Data items:
++++++++++

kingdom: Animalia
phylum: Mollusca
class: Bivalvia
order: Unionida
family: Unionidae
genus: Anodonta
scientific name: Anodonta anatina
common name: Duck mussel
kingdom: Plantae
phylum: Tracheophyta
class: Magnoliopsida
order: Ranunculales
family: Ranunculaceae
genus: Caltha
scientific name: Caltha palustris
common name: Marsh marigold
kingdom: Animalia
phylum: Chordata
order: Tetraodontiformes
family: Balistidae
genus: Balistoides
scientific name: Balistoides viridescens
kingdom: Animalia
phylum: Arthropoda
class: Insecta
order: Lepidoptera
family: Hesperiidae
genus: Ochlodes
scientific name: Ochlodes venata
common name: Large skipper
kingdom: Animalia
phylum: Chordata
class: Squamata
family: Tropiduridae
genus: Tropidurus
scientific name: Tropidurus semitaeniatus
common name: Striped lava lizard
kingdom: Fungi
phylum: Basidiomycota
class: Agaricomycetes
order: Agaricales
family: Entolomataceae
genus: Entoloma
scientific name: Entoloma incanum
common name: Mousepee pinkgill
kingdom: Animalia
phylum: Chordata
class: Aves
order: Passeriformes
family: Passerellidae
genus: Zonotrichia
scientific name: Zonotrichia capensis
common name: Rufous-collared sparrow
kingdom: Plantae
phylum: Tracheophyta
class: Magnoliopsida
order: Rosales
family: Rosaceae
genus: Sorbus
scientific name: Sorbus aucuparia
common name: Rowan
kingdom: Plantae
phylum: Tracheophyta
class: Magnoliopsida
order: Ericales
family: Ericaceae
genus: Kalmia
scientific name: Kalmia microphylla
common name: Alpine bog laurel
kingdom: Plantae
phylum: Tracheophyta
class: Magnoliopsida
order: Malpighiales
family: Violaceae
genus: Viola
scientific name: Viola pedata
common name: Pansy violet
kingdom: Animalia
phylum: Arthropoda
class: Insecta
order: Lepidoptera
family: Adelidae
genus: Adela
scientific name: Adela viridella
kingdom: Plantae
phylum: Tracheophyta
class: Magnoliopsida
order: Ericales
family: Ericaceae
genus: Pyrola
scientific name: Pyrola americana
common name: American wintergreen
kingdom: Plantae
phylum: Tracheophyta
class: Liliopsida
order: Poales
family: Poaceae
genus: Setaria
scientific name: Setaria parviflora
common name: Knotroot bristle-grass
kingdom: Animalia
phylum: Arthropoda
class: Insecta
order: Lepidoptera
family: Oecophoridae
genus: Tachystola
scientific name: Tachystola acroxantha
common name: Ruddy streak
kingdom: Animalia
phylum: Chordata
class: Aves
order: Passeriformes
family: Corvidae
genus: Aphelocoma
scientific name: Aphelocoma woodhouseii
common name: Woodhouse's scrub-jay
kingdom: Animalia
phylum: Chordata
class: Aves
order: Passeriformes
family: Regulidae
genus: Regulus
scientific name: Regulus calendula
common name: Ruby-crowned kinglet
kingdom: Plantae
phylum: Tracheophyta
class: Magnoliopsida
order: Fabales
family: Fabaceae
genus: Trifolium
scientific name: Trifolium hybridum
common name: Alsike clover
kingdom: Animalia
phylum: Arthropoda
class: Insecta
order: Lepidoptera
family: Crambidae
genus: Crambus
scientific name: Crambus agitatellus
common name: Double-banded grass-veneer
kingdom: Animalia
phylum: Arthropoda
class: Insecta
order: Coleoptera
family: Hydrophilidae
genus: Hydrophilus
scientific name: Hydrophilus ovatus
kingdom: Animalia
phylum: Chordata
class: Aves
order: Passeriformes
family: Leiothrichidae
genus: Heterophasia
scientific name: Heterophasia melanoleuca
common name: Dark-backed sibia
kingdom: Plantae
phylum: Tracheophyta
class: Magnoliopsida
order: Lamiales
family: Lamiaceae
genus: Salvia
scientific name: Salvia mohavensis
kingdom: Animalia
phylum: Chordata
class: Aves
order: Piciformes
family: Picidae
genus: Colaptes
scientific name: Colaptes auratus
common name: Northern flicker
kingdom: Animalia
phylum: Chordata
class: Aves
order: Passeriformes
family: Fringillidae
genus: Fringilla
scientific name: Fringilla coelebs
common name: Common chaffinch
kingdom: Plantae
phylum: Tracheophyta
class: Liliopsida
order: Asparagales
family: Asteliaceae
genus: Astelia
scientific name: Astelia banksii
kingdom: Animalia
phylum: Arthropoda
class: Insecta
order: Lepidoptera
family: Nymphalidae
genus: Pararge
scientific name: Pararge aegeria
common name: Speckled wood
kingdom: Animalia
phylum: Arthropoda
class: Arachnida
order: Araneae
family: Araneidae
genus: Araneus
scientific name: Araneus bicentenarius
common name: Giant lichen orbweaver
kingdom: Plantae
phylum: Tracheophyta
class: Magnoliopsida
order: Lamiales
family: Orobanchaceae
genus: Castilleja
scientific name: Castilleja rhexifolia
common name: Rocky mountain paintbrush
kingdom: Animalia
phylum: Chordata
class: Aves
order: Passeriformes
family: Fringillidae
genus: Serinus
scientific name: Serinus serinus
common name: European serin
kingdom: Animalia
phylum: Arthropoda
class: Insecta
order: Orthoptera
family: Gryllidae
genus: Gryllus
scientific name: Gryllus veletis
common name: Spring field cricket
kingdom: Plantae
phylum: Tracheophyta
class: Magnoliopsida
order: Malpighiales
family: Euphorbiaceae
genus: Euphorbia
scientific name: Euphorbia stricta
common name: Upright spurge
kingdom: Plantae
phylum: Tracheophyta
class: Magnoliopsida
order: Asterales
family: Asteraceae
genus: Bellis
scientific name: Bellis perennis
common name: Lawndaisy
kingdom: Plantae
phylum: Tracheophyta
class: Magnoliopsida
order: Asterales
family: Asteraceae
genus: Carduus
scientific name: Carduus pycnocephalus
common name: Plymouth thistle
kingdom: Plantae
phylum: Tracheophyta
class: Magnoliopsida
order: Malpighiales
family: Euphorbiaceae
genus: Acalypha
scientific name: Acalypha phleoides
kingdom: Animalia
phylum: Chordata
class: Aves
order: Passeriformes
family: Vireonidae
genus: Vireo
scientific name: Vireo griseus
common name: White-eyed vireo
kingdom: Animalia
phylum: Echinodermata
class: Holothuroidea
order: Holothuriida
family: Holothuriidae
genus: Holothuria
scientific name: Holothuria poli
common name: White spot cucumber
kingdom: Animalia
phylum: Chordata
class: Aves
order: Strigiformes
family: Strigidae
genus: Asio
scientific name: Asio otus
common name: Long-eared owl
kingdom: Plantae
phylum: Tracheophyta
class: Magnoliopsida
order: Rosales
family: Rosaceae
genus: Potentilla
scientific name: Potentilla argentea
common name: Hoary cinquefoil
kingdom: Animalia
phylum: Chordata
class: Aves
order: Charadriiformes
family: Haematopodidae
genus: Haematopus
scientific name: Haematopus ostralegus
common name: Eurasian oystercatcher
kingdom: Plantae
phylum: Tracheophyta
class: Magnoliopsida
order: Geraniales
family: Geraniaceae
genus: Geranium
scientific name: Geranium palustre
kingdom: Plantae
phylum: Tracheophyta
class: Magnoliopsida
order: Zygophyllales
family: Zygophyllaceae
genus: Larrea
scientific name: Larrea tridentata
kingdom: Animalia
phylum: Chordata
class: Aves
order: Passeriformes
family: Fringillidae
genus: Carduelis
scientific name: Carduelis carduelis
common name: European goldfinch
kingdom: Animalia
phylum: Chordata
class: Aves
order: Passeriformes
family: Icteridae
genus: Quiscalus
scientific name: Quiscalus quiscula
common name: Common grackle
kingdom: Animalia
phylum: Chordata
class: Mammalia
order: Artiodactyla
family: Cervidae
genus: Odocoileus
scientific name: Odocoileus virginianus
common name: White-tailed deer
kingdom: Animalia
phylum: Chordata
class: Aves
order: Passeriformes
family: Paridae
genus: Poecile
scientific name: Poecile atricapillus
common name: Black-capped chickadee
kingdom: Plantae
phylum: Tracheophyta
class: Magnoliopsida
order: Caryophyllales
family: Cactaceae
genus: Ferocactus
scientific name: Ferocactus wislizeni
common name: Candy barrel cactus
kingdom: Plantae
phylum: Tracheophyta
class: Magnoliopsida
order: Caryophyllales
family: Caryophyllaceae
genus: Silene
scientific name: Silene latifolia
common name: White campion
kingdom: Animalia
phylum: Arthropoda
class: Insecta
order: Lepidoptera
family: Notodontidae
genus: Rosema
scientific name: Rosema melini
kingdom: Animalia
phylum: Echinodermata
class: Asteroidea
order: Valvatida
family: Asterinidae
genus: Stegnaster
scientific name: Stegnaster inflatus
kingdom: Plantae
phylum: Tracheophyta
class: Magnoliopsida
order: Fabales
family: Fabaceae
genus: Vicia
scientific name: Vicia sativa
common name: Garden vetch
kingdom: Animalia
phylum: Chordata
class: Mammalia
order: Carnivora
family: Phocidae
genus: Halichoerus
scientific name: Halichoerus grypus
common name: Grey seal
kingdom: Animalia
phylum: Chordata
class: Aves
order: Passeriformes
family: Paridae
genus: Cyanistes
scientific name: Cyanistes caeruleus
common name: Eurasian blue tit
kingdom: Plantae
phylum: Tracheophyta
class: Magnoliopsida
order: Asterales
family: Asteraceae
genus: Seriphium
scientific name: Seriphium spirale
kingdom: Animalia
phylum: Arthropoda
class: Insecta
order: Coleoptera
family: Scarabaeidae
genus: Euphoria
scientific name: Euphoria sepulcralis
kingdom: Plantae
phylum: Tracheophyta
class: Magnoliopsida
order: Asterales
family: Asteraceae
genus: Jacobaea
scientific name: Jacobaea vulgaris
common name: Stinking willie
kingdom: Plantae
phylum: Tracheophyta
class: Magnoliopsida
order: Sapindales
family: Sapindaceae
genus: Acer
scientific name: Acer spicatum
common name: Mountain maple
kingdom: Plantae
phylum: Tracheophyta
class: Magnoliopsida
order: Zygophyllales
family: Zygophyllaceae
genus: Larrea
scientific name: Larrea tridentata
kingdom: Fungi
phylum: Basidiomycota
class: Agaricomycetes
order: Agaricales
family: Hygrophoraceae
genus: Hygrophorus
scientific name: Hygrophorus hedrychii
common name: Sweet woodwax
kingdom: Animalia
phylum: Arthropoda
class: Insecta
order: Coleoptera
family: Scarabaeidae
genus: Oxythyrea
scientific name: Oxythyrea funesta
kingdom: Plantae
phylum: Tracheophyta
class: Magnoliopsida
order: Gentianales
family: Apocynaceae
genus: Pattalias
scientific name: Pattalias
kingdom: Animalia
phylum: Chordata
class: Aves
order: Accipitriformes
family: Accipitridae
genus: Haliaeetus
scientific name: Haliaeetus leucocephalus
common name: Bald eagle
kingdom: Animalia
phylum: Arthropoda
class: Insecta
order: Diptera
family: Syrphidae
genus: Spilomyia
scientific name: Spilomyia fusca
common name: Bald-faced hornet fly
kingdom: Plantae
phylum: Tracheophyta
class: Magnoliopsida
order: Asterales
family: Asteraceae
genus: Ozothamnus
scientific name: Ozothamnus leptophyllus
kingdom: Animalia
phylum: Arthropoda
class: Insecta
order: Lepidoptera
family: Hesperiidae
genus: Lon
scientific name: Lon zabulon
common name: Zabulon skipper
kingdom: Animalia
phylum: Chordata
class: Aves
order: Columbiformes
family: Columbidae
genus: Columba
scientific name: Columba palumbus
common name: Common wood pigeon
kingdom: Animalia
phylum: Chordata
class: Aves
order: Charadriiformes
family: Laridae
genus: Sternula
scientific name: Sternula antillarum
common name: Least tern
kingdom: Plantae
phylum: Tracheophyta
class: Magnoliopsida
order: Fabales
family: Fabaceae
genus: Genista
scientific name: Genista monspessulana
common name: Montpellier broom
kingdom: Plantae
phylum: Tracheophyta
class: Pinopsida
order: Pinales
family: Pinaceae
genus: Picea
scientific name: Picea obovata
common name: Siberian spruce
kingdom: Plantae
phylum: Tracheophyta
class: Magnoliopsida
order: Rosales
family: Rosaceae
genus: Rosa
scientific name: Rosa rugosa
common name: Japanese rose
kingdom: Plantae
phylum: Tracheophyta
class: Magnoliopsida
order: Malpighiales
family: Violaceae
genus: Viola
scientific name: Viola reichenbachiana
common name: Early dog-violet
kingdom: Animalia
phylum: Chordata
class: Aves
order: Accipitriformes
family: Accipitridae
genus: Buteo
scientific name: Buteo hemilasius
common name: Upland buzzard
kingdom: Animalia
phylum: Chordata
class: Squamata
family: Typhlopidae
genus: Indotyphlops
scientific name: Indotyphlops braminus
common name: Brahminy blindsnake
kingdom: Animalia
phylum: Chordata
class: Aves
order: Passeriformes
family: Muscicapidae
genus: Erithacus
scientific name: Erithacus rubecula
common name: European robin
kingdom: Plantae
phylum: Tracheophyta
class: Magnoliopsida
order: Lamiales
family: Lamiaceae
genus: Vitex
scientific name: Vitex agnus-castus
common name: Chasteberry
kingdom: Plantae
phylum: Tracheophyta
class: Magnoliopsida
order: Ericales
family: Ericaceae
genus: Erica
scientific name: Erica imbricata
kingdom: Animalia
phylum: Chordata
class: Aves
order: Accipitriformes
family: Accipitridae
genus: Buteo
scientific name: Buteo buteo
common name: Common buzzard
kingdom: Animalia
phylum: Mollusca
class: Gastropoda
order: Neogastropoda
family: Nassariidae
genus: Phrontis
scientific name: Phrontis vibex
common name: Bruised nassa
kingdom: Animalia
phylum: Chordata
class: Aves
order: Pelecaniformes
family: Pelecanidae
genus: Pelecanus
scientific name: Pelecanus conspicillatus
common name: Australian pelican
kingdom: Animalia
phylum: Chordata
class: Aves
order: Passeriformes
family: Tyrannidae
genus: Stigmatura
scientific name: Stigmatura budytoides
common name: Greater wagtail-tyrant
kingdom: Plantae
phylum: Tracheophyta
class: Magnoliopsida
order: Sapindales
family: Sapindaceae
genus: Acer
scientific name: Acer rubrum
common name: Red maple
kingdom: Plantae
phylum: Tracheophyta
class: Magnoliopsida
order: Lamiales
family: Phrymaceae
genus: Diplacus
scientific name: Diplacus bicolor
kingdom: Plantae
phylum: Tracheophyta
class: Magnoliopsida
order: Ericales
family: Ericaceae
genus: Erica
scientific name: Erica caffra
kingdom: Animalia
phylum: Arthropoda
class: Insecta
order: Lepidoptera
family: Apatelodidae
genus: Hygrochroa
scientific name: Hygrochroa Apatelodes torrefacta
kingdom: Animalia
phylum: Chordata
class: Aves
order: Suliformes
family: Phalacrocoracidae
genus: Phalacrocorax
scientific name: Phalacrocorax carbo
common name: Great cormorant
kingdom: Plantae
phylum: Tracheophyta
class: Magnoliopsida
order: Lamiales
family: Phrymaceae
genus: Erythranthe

++++++++++

### [Problem description]
Return every line from the beginning of the entries down to and including the one containing "order: Ranunculales", copied exactly.

### [Problem solution]
kingdom: Animalia
phylum: Mollusca
class: Bivalvia
order: Unionida
family: Unionidae
genus: Anodonta
scientific name: Anodonta anatina
common name: Duck mussel
kingdom: Plantae
phylum: Tracheophyta
class: Magnoliopsida
order: Ranunculales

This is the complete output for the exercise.